The second is the green de-growth utopia being marketed as “compassion.” In this vision, prosperity itself becomes immoral. You will own less because “the planet” requires it. Elites will redesign cities so life cannot extend beyond a 15-minute walking radius, restrict movement to save the Earth, and ration resources to curb “excess.” It promises community and simplicity, but ultimately delivers enforced scarcity. Freedom withers when surviving becomes a collective permission rather than an individual right.

Both futures demand that citizens become manageable — either automated out of society or tightly regulated within it. The ruling class will embrace whichever version gives them the most leverage in any given moment.

Climate panic was losing its grip. AI dependency — and the obedience it creates — is far more potent.

The forgotten way

A third path exists, but it is the one today’s elites fear most: the path laid out in our Constitution.

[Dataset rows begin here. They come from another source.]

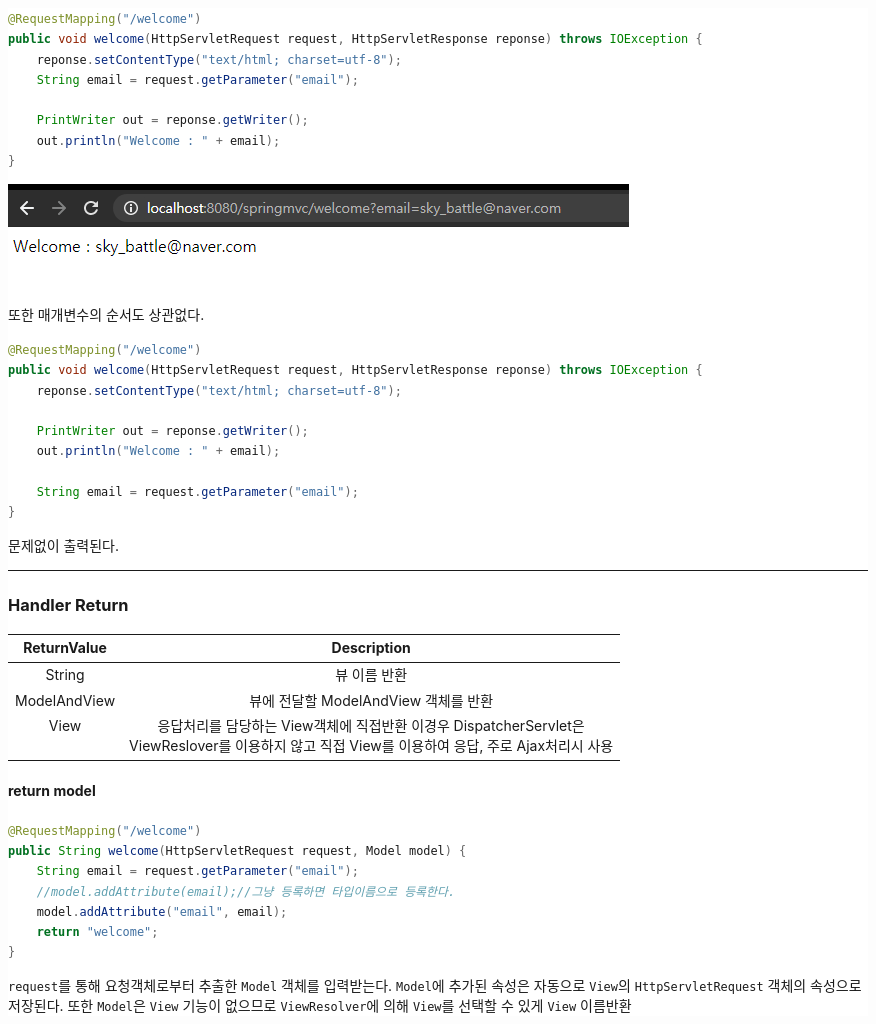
 ```java
@RequestMapping("/welcome")
public void welcome(HttpServletRequest request, HttpServletResponse reponse) throws IOException {
    reponse.setContentType("text/html; charset=utf-8");
    String email = request.getParameter("email");
    
    PrintWriter out = reponse.getWriter();
    out.println("Welcome : " + email);
}   
```
![](pic/nullReturnHandler.png)

또한 매개변수의 순서도 상관없다.
```java
@RequestMapping("/welcome")
public void welcome(HttpServletRequest request, HttpServletResponse reponse) throws IOException {
    reponse.setContentType("text/html; charset=utf-8");

    PrintWriter out = reponse.getWriter();
    out.println("Welcome : " + email);

    String email = request.getParameter("email");
}   
```
문제없이 출력된다.

---
### Handler Return
|ReturnValue|Description|
|:-:|:-:|
|String |뷰 이름 반환|
|ModelAndView|뷰에 전달할 ModelAndView 객체를 반환|
|View|응답처리를 담당하는 View객체에 직접반환 이경우 DispatcherServlet은 <br/>ViewReslover를 이용하지 않고 직접 View를 이용하여 응답, 주로 Ajax처리시 사용|


#### return model
```java
@RequestMapping("/welcome")
public String welcome(HttpServletRequest request, Model model) {
    String email = request.getParameter("email");
    //model.addAttribute(email);//그냥 등록하면 타입이름으로 등록한다.
    model.addAttribute("email", email);
    return "welcome";
}
```
`request`를 통해 요청객체로부터 추출한 `Model` 객체를 입력받는다.
`Model`에 추가된 속성은 자동으로 `View`의 `HttpServletRequest` 객체의 속성으로 저장된다.
또한 `Model`은 `View` 기능이 없으므로 `ViewResolver`에 의해 `View`를 선택할 수 있게 `View` 이름반환
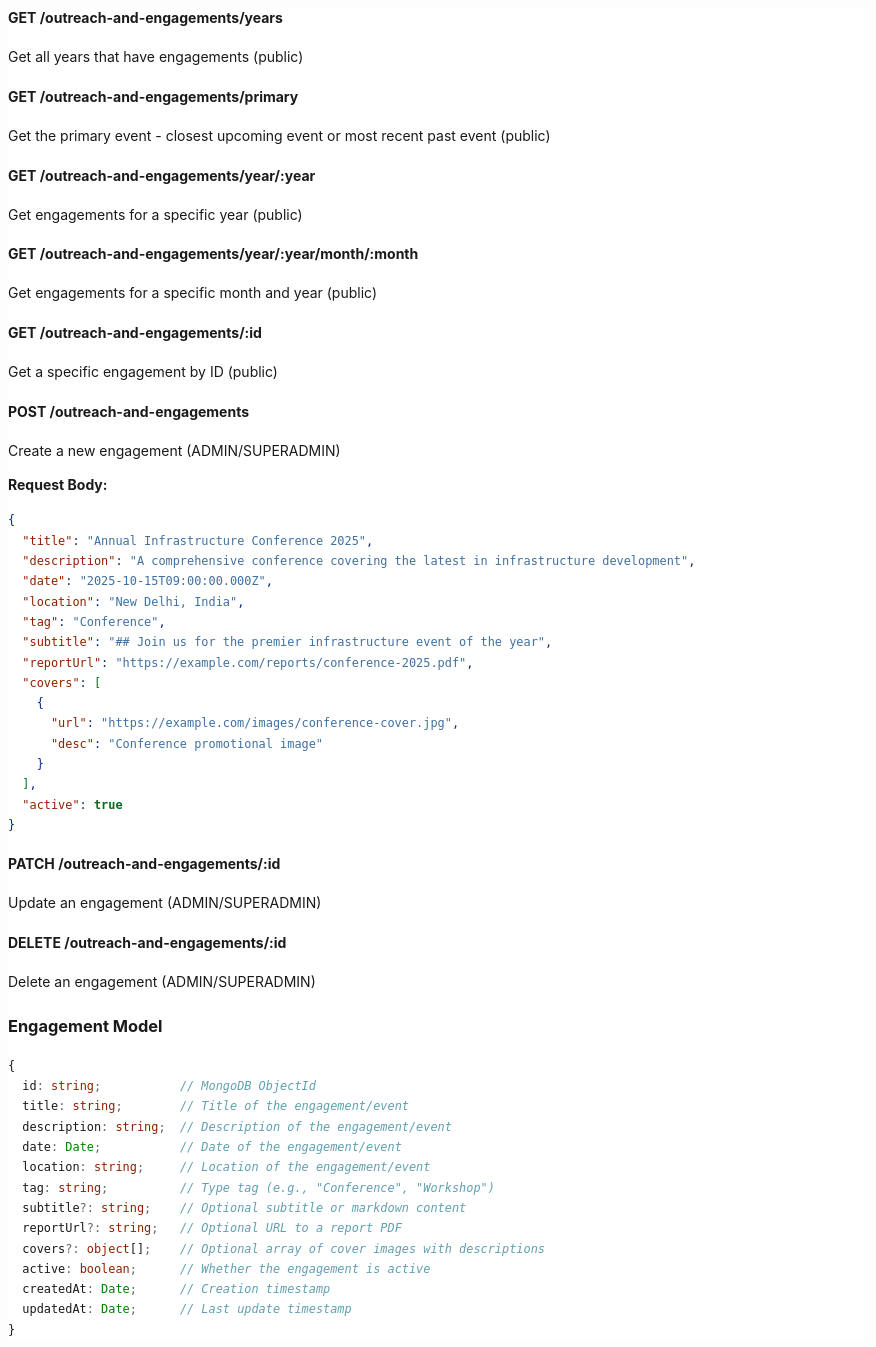 #### GET /outreach-and-engagements/years
Get all years that have engagements (public)

#### GET /outreach-and-engagements/primary
Get the primary event - closest upcoming event or most recent past event (public)

#### GET /outreach-and-engagements/year/:year
Get engagements for a specific year (public)

#### GET /outreach-and-engagements/year/:year/month/:month
Get engagements for a specific month and year (public)

#### GET /outreach-and-engagements/:id
Get a specific engagement by ID (public)

#### POST /outreach-and-engagements
Create a new engagement (ADMIN/SUPERADMIN)

**Request Body:**
```json
{
  "title": "Annual Infrastructure Conference 2025",
  "description": "A comprehensive conference covering the latest in infrastructure development",
  "date": "2025-10-15T09:00:00.000Z",
  "location": "New Delhi, India",
  "tag": "Conference",
  "subtitle": "## Join us for the premier infrastructure event of the year",
  "reportUrl": "https://example.com/reports/conference-2025.pdf",
  "covers": [
    {
      "url": "https://example.com/images/conference-cover.jpg",
      "desc": "Conference promotional image"
    }
  ],
  "active": true
}
```

#### PATCH /outreach-and-engagements/:id
Update an engagement (ADMIN/SUPERADMIN)

#### DELETE /outreach-and-engagements/:id
Delete an engagement (ADMIN/SUPERADMIN)

### Engagement Model
```typescript
{
  id: string;           // MongoDB ObjectId
  title: string;        // Title of the engagement/event
  description: string;  // Description of the engagement/event
  date: Date;           // Date of the engagement/event
  location: string;     // Location of the engagement/event
  tag: string;          // Type tag (e.g., "Conference", "Workshop")
  subtitle?: string;    // Optional subtitle or markdown content
  reportUrl?: string;   // Optional URL to a report PDF
  covers?: object[];    // Optional array of cover images with descriptions
  active: boolean;      // Whether the engagement is active
  createdAt: Date;      // Creation timestamp
  updatedAt: Date;      // Last update timestamp
}
```
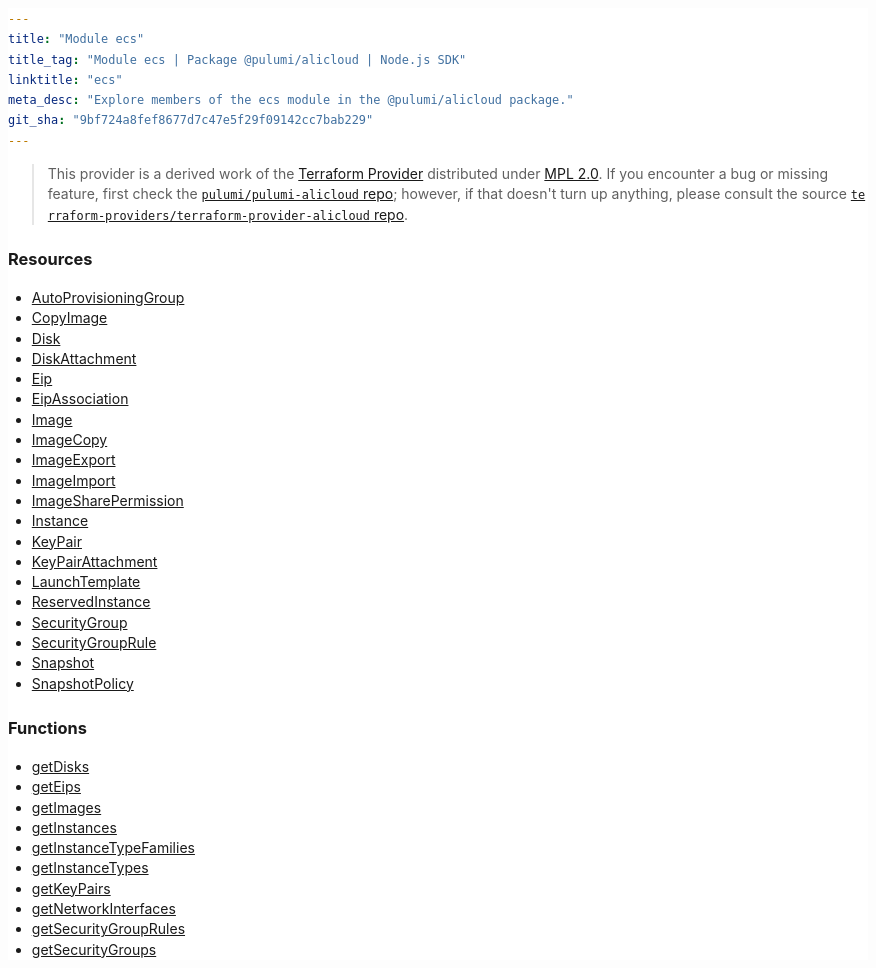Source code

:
 ```yaml
---
title: "Module ecs"
title_tag: "Module ecs | Package @pulumi/alicloud | Node.js SDK"
linktitle: "ecs"
meta_desc: "Explore members of the ecs module in the @pulumi/alicloud package."
git_sha: "9bf724a8fef8677d7c47e5f29f09142cc7bab229"
---
```






> This provider is a derived work of the [Terraform Provider](https://github.com/terraform-providers/terraform-provider-alicloud)
> distributed under [MPL 2.0](https://www.mozilla.org/en-US/MPL/2.0/). If you encounter a bug or missing feature,
> first check the [`pulumi/pulumi-alicloud` repo](https://github.com/pulumi/pulumi-alicloud/issues); however, if that doesn't turn up anything,
> please consult the source [`terraform-providers/terraform-provider-alicloud` repo](https://github.com/terraform-providers/terraform-provider-alicloud/issues).





<h3>Resources</h3>
<ul class="api">
    <li><a href="#AutoProvisioningGroup"><span class="symbol resource"></span>AutoProvisioningGroup</a></li>
    <li><a href="#CopyImage"><span class="symbol resource"></span>CopyImage</a></li>
    <li><a href="#Disk"><span class="symbol resource"></span>Disk</a></li>
    <li><a href="#DiskAttachment"><span class="symbol resource"></span>DiskAttachment</a></li>
    <li><a href="#Eip"><span class="symbol resource"></span>Eip</a></li>
    <li><a href="#EipAssociation"><span class="symbol resource"></span>EipAssociation</a></li>
    <li><a href="#Image"><span class="symbol resource"></span>Image</a></li>
    <li><a href="#ImageCopy"><span class="symbol resource"></span>ImageCopy</a></li>
    <li><a href="#ImageExport"><span class="symbol resource"></span>ImageExport</a></li>
    <li><a href="#ImageImport"><span class="symbol resource"></span>ImageImport</a></li>
    <li><a href="#ImageSharePermission"><span class="symbol resource"></span>ImageSharePermission</a></li>
    <li><a href="#Instance"><span class="symbol resource"></span>Instance</a></li>
    <li><a href="#KeyPair"><span class="symbol resource"></span>KeyPair</a></li>
    <li><a href="#KeyPairAttachment"><span class="symbol resource"></span>KeyPairAttachment</a></li>
    <li><a href="#LaunchTemplate"><span class="symbol resource"></span>LaunchTemplate</a></li>
    <li><a href="#ReservedInstance"><span class="symbol resource"></span>ReservedInstance</a></li>
    <li><a href="#SecurityGroup"><span class="symbol resource"></span>SecurityGroup</a></li>
    <li><a href="#SecurityGroupRule"><span class="symbol resource"></span>SecurityGroupRule</a></li>
    <li><a href="#Snapshot"><span class="symbol resource"></span>Snapshot</a></li>
    <li><a href="#SnapshotPolicy"><span class="symbol resource"></span>SnapshotPolicy</a></li>
</ul>

<h3>Functions</h3>
<ul class="api">
    <li><a href="#getDisks"><span class="symbol function"></span>getDisks</a></li>
    <li><a href="#getEips"><span class="symbol function"></span>getEips</a></li>
    <li><a href="#getImages"><span class="symbol function"></span>getImages</a></li>
    <li><a href="#getInstances"><span class="symbol function"></span>getInstances</a></li>
    <li><a href="#getInstanceTypeFamilies"><span class="symbol function"></span>getInstanceTypeFamilies</a></li>
    <li><a href="#getInstanceTypes"><span class="symbol function"></span>getInstanceTypes</a></li>
    <li><a href="#getKeyPairs"><span class="symbol function"></span>getKeyPairs</a></li>
    <li><a href="#getNetworkInterfaces"><span class="symbol function"></span>getNetworkInterfaces</a></li>
    <li><a href="#getSecurityGroupRules"><span class="symbol function"></span>getSecurityGroupRules</a></li>
    <li><a href="#getSecurityGroups"><span class="symbol function"></span>getSecurityGroups</a></li>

The founders built a system that assumes human beings are not subjects to be monitored or managed, but moral agents equipped by God with rights no government — and no algorithm — can override.

Hesham Elsherif / Stringer | Getty Images

That idea remains the most “disruptive technology” in history. It shattered the belief that people need kings or experts or global committees telling them how to live. No wonder elites want it erased.

Soon, you will be told you must choose: Live in a world run by machines or in a world stripped down for planetary salvation. Digital tyranny or rationed equality. Innovation without liberty or simplicity without dignity.

Both are traps.

The only way

The only future worth choosing is the one grounded in ordered liberty — where prosperity and progress exist alongside moral responsibility and personal freedom and human beings are treated as image-bearers of God — not climate liabilities, not data profiles, not replaceable hardware components.

Bill Gates can change his tune. The media can change the script. But the agenda remains the same.

They no longer want to save the planet. They want to run it, and they expect you to obey.